Mon Feb 18 13:32:37 JST 2019

> Hi Ishii San
> 
> Can you have a look at the attached patch which tries to extract some
> performance in the area of query parsing and query analysis for routing
> decisions. Most of the performance gains from the changes in the patch can
> be observed in large data INSERT statements.
> 
> Patch contains the following changes
> ==========
> 1-- The idea here is since Pgpool-II only needs a very little information
> about the queries especially for the insert queries to decide where it
> needs to send the query,
> for example: For the INSERT queries we only need the type of query and the
> relation name.
> But since the parser we use in Pgpool-II is taken from PostgreSQL source
> which parses the complete query including the value lists ( which is not
> required by Pgpool).
> This parsing of value part seems very harmless in small statements but in
> case of INSERTs with lots of column values and large data in each value
> item, this becomes significant.
> So this patch adds a smaller bison grammar rule to short circuit the INSERT
> statement parsing when it gets the enough information required for
> Pgpool-II.
> 
> 2-- The patch also re-arranges some of the if statements in
> pool_where_to_send() function and tries to make sure the pattern_compare
> and pool_has_function_call calls should only be made when they are
> absolutely necessary.
> 
> 3--Another thing this patch does is, it tries to save the raw_parser()
> calls in case of un-recognised queries.
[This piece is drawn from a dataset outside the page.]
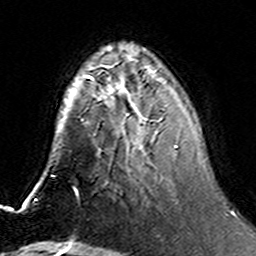
Breast MRI (dynamic contrast-enhanced), one axial slice; position 50 of 160 along the scan axis; cropped to one breast; dynamic contrast-enhanced series, time point 2 of 6 at this slice position (early post-contrast); 3 T; TE 4.6 ms, TR 7.4 ms; 1 mm slice thickness; 256 × 256 image matrix, field of view 144 × 144 mm. Female patient.
Annotated regions visible in this slice (semi-automatically segmented with operator editing):
- enhancing-tissue mask used for the functional tumour volume (all voxels passing the contrast-enhancement thresholds inside the analysis volume; usually the tumour): bounding box <106,76,201,163> (left, top, right, bottom; pixels)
Instead of invoking the parser of
> "dummy read" and "dummy write" queries in case of syntax error in original
> query, the patch adds the functions to get pre-built parse_trees for these
> dummy queries.
> 
> 4-- strlen() call is removed from scanner_init() function and is passed in
> as an argument to it, and the reason is we already have the query length in
> most cases before invoking the parser so why waste CPU cycles on it. Again
> this becomes significant in case of large query strings.
> 
> Finally the patch tries to remove the unnecessary calls of
> pool_is_likely_select()
> 
> As mentioned above the area of improvements in this patch are mostly around
> writing queries and for the testing purpose I used a INSERT query with
> large binary insert data and I am getting a very huge performance gains
> with this patch
> 
> *Current Master Branch*
> ================
> usama=# \i sample.sql
>  id
> -----
>  104
> (1 row)
> 
> INSERT 0 1
> Time: *2059.807* ms (00:02.060)
> 
> *WITH PATCH*
> ===============
> usama=# \i sample.sql
>  id
> -----
>  102
> (1 row)
> 
> INSERT 0 1
> Time: *314.237* ms
> 
> 
> Performance gain* 655.50 %*
> 
> 
> Comments and suggestions?
> 
> Please let me know if you also want the test data I used for the INSERT test

Yes, please share it with me.

Best regards,
--
Tatsuo Ishii
SRA OSS, Inc. Japan
English: http://www.sraoss.co.jp/index_en.php
Japanese:http://www.sraoss.co.jp